Cooper said the program has been working.
"The stories we've been getting back are people who are eating healthier. They're able to participate in the community again. People are going back to school. They're buying winter clothes they couldn't afford and staying warm. These are very human stories, and they've have been shut down by an uncaring and ill conceived political decision."
Deirdre Pike was part of the team that advised the government on basic income. The government will have less than a year of data, which isn't enough.
"My gut just aches," she said.
Andrea Horwath, NDP MPP for Hamilton Centre and Official Opposition leader, called the move "absolutely brutal."
Party said it looked forward to results
"I'm so distraught," she said, "and I know the people who are being affected by this are going to be beside themselves."
"We're going to fight (the changes) as hard as we can, but it's a travesty."
During the campaign, the party didn't answer direct questions from CBC News about whether it would continue the project.
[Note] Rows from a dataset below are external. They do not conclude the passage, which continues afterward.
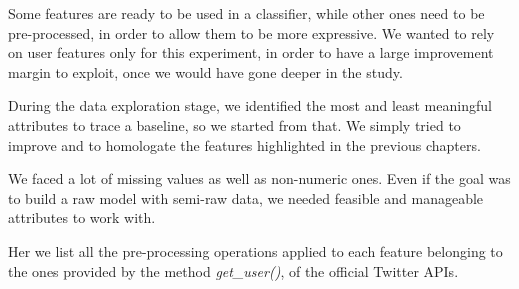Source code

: Some features are ready to be used in a classifier, while other ones need to be pre-processed, in order to allow them to be more expressive.
We wanted to rely on user features only for this experiment, in order to have a large improvement margin to exploit, once we would have gone deeper in the study.

During the data exploration stage, we identified the most and least meaningful attributes to trace a baseline, so we started from that. We simply tried to improve and to homologate the features highlighted in the previous chapters.

We faced a lot of missing values as well as non-numeric ones.
Even if the goal was to build a raw model with semi-raw data, we needed feasible and manageable attributes to work with.

Her we list all the pre-processing operations applied to each feature belonging to the ones provided by the method \textit{get\_user()}, of the official Twitter APIs.
\newpage
\small
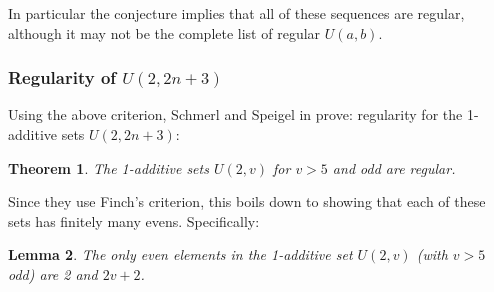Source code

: \documentclass{article}
\newtheorem{theorem}{Theorem}[section]
\newtheorem{lemma}[theorem]{Lemma}
\theoremstyle{definition}
\theoremstyle{remark}
\numberwithin{equation}{section}
\begin{document}
In particular the conjecture implies that all of these sequences are
regular, although it may not be the complete list of regular $U(a,b)$.

\subsubsection{Regularity of $U(2,2n+3)$}

Using the above criterion, Schmerl and Speigel in
\cite{regularity_schmerl} prove: regularity for the 1-additive sets
$U(2, 2n+3)$:

\begin{theorem}
The 1-additive sets $U(2,v)$ for $v > 5$ and odd are regular.
\end{theorem}

Since they use Finch's criterion, this boils down to showing that each
of these sets has finitely many evens.  Specifically: 

\begin{lemma}The only even elements in the 1-additive set $U(2,v)$
  (with $v > 5$ odd) are 2 and $2v+2$.
\end{lemma}
\end{document}
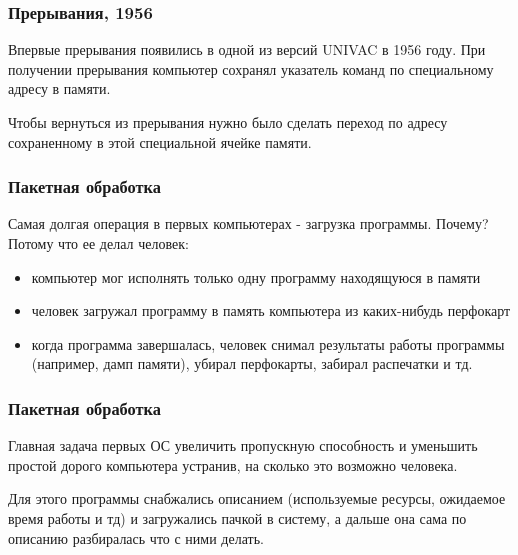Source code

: \begin{frame}
\frametitle{Прерывания, 1956}

Впервые прерывания появились в одной из версий UNIVAC в 1956 году. При получении
прерывания компьютер сохранял указатель команд по специальному адресу в памяти.

Чтобы вернуться из прерывания нужно было сделать переход по адресу сохраненному
в этой специальной ячейке памяти.
\end{frame}

\begin{frame}
\frametitle{Пакетная обработка}

Самая долгая операция в первых компьютерах - загрузка программы. Почему? Потому
что ее делал человек:
\begin{itemize}
  \item компьютер мог исполнять только одну программу находящуюся в памяти
  \item человек загружал программу в память компьютера из каких-нибудь перфокарт
  \item когда программа завершалась, человек снимал результаты работы программы
        (например, дамп памяти), убирал перфокарты, забирал распечатки и тд.
\end{itemize}
\end{frame}

\begin{frame}
\frametitle{Пакетная обработка}

Главная задача первых ОС увеличить пропускную способность и уменьшить простой
дорого компьютера устранив, на сколько это возможно человека.

Для этого программы снабжались описанием (используемые ресурсы, ожидаемое время
работы и тд) и загружались пачкой в систему, а дальше она сама по описанию
разбиралась что с ними делать.
\end{frame}

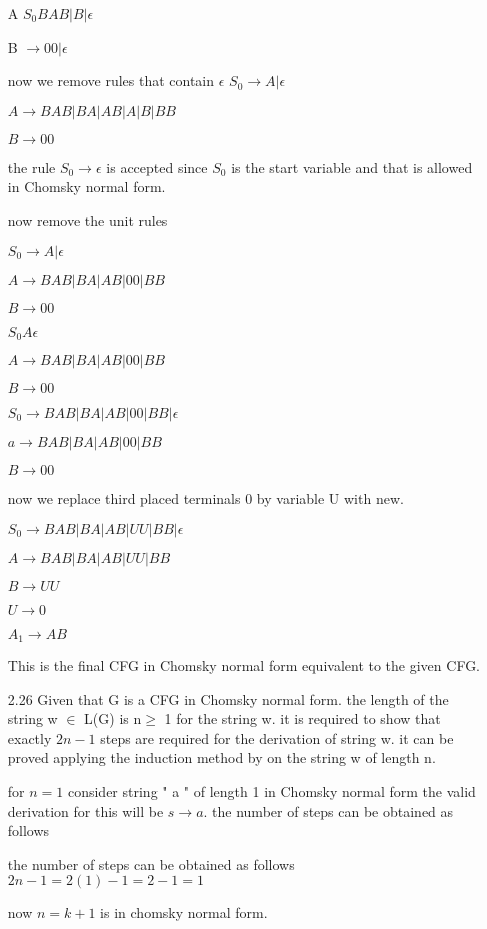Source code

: \documentclass[11pt]{article}
\theoremstyle{thmstyle}
\begin{document}
\begin{itemize}
A $S_0 BAB | B | \epsilon$

B $\rightarrow 00 | \epsilon$

now we remove rules that contain $\epsilon$
$S_0 \rightarrow A | \epsilon$

$A \rightarrow BAB | BA | AB | A | B | BB$

$B \rightarrow 00$

the rule $S_0 \rightarrow \epsilon$ is accepted since $S_0$ is the start variable and that is allowed in Chomsky normal form.

now remove the unit rules

$S_0 \rightarrow A | \epsilon$

$A \rightarrow BAB | BA | AB | 00 | BB$

$B \rightarrow 00 $

$S_0 A \epsilon$

$A \rightarrow BAB | BA | AB | 00 | BB$

$B \rightarrow 00$

$S_0 \rightarrow BAB| BA | AB | 00 | BB | \epsilon$

$a \rightarrow BAB | BA | AB | 00 |BB$

$B \rightarrow 00$

now we replace third placed terminals 0 by variable U with new.

$S_0 \rightarrow BAB | BA | AB | UU | BB | \epsilon$

$A \rightarrow BAB| BA | AB | UU | BB$

$B \rightarrow UU$

$U \rightarrow 0$

$A_1 \rightarrow AB$

This is the final CFG in Chomsky normal form equivalent to the given CFG.

\item[2.26]
Given that G is a CFG in Chomsky normal form. the length of the string w $\in$ L(G) is n$ \geq$ 1 for the string w. it is required to show that exactly $2n-1$ steps are required for the derivation of string w. it can be proved applying the induction method by on the string w of length n.

for $n = 1$ consider string " a " of length 1 in Chomsky normal form the valid derivation for this will be $s \rightarrow a$. the number of steps can be obtained as follows 

the number of steps can be obtained as follows 
$2n - 1 = 2(1)-1 = 2-1 = 1$

now $n = k+1 $ is in chomsky normal form.


\end{itemize}
\end{document}
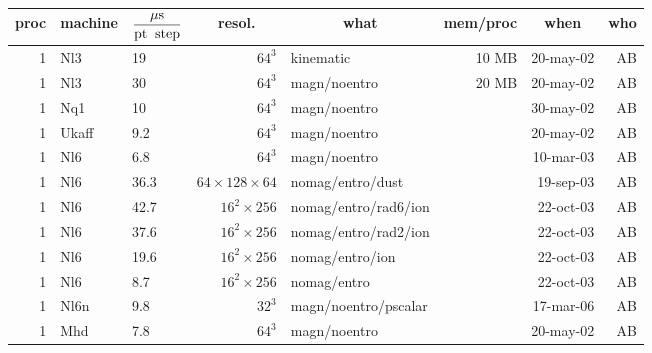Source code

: \documentclass[\mydriver,12pt,twoside,notitlepage,a4paper]{article}
\newcommand{\mcc}[1]{\multicolumn{1}{c}{#1}}
\begin{document}
\begin{center}
    \begin{footnotesize}
    \begin{longtable}{rllrlrrr}
    \toprule
   \mcc{proc}
     & \mcc{machine}
             & \mcc{$\displaystyle\frac{{\mu\rm s}}{\rm pt\;\;step}$}
                    & \mcc{resol.}
                              & \mcc{what}
                                             & \mcc{mem/proc}
                                                      & \mcc{when}&\mcc{who}\\
    \midrule
   1 & Nl3   &  19  &  $64^3$ & kinematic    &  10 MB & 20-may-02 & AB \\
   1 & Nl3   &  30  &  $64^3$ & magn/noentro &  20 MB & 20-may-02 & AB \\
   1 & Nq1   &  10  &  $64^3$ & magn/noentro &        & 30-may-02 & AB \\
   1 & Ukaff & 9.2  &  $64^3$ & magn/noentro &        & 20-may-02 & AB \\
   1 & Nl6   & 6.8  &  $64^3$ & magn/noentro &        & 10-mar-03 & AB \\
   1 & Nl6   & 36.3 &  $64{\!\times\!}128{\!\times\!}64$
                              & nomag/entro/dust &    & 19-sep-03 & AB \\
   1 & Nl6   & 42.7 & $16^2{\!\times\!}256$
                     & nomag/entro/rad6/ion &        & 22-oct-03 & AB \\
   1 & Nl6   & 37.6 & $16^2{\!\times\!}256$
                     & nomag/entro/rad2/ion &        & 22-oct-03 & AB \\
   1 & Nl6   & 19.6 & $16^2{\!\times\!}256$
                      & nomag/entro/ion &      & 22-oct-03 & AB \\
   1 & Nl6   &  8.7 & $16^2{\!\times\!}256$ & nomag/entro &      & 22-oct-03 & AB \\
   1 & Nl6n  &  9.8 & $32^3$
                    & magn/noentro/pscalar   &        & 17-mar-06 & AB \\
   1 & Mhd   & 7.8  &  $64^3$ & magn/noentro &        & 20-may-02 & AB \\

\end{longtable}
\end{footnotesize}
\end{center}
\end{document}
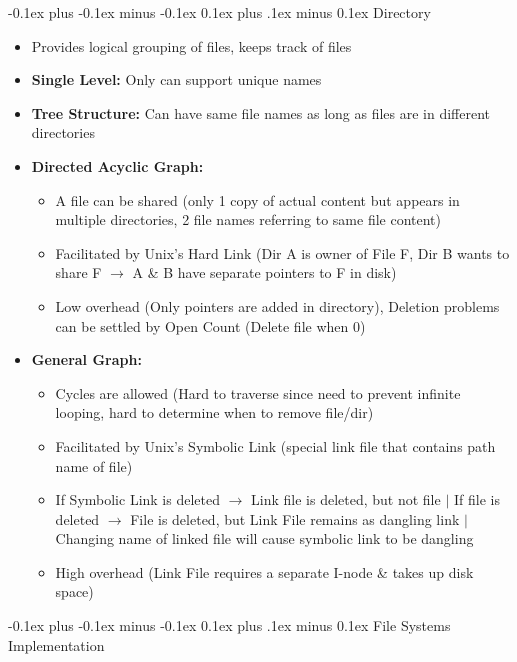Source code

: \documentclass[landscape]{article}
\makeatletter
\renewcommand{\section}{\@startsection{section}{1}{0mm}%
  {-0.1ex plus -0.1ex minus -0.1ex}%
  {0.1ex plus .1ex minus 0.1ex}%
{\normalfont\small\bfseries}}
\renewcommand{\subsection}{\@startsection{subsection}{2}{0mm}%
  {-0.1ex plus -0.1ex minus -0.1ex}%
  {0.1ex plus .1ex minus 0.1ex}%
{\normalfont\scriptsize\bfseries}}
\makeatother
\begin{document}
\begin{multicols*}{6}
    \subsection{Directory}
    \begin{itemize}
      \item Provides logical grouping of files, keeps track of files
      \item \textbf{Single Level:} Only can support unique names
      \item \textbf{Tree Structure:} Can have same file names as long as files are in different directories
      \item \textbf{Directed Acyclic Graph:}
      \begin{itemize}
        \item A file can be shared (only 1 copy of actual content but appears in multiple directories, 2 file names referring to same file content)
        \item Facilitated by Unix's Hard Link (Dir A is owner of File F, Dir B wants to share F $\rightarrow$ A \& B have separate pointers to F in disk)
        \item Low overhead (Only pointers are added in directory), Deletion problems can be settled by Open Count (Delete file when 0)
      \end{itemize}
      \item \textbf{General Graph:}
      \begin{itemize}
        \item Cycles are allowed (Hard to traverse since need to prevent infinite looping, hard to determine when to remove file/dir)
        \item Facilitated by Unix's Symbolic Link (special link file that contains path name of file)
        \item If Symbolic Link is deleted $\rightarrow$ Link file is deleted, but not file $\vert$ If file is deleted $\rightarrow$ File is deleted, but Link File remains as dangling link $\vert$ Changing name of linked file will cause symbolic link to be dangling
        \item High overhead (Link File requires a separate I-node \& takes up disk space)
      \end{itemize}
    \end{itemize}

    \section{File Systems Implementation}

\end{multicols*}
\end{document}
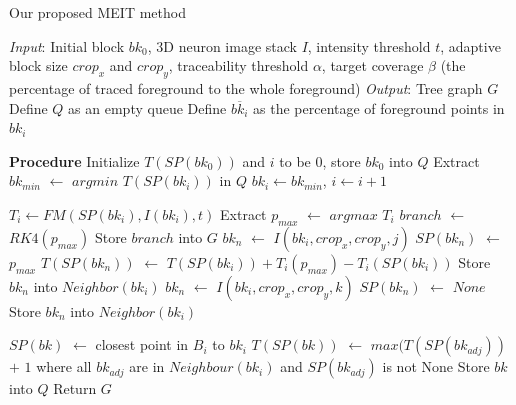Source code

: \documentclass[conference]{IEEEtran}
\begin{document}
\begin{algorithm}
\caption{Our proposed MEIT method}
\label{fmalgorithm}
\begin{algorithmic}[1]
\State \textit{Input}: Initial block $bk_0$, 3D neuron image stack $I$, intensity threshold $t$, adaptive block size $crop_x$ and $crop_y$, traceability threshold $\alpha$, target coverage $\beta$ (the percentage of traced foreground to the whole foreground)
\State \textit{Output}: Tree graph $G$
\State Define $Q$ as an empty queue
\State Define $\overline{bk_i}$ as the percentage of foreground points in ${bk_i}$

\State \textbf{Procedure}
\State Initialize $T(SP(bk_0))$ and $i$ to be 0, store $bk_0$ into $Q$ 
\State Extract $bk_{min}$ $\gets$ $argmin$ $T(SP(bk_i))$ in $Q$
\State $bk_i \gets bk_{min}$, $i \gets i + 1$

    \State $T_i \gets FM(SP(bk_i), I(bk_i), t)$
    \State Extract $p_{max}$ $\gets$ $argmax$ $T_i$
        \State $branch$ $\gets$ $RK4(p_{max})$
            \State Store $branch$ into $G$
                \State $bk_n$ $\gets$ $I(bk_i, crop_x, crop_y, j)$
                \State $SP(bk_n)$ $\gets$ $p_{max}$
                \State $T(SP(bk_n))$ $\gets$ $T(SP(bk_i))+T_i(p_{max})-T_i(SP(bk_i))$
                \State Store $bk_n$ into $Neighbor(bk_i)$
            \EndIf
        \EndIf
    \EndWhile
        \State $bk_n$ $\gets$ $I(bk_i, crop_x, crop_y, k)$
        \State $SP(bk_n)$ $\gets$ $None$
        \State Store $bk_n$ into $Neighbor(bk_i)$
        \EndIf
    \EndFor

            \State $SP(bk)$ $\gets$ closest point in $B_i$ to $bk_i$
            \State $T(SP(bk))$ $\gets$ $max(T(SP(bk_{adj}))$  $+$ $1$ where all $bk_{adj}$ are in $Neighbour(bk_{i})$ and $SP(bk_{adj})$ is not None 
        \EndIf
        \State Store $bk$ into $Q$
    \EndFor
\EndIf
\EndWhile
\State Return $G$
\end{algorithmic}

\end{algorithm}
\end{document}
"The basic income program is currently in a pilot stage," said then-spokesperson Melissa Lantsman, "and we look forward to seeing the results."
MacLeod also announced Tuesday that the province will increase rates for people on Ontario Works and the Ontario Disability Support Program by 1.5 per cent — not the three per cent increase in rates that was promised in the previous Liberal government's latest budget.
"We need to do more than just help people remain mired in poverty," MacLeod said.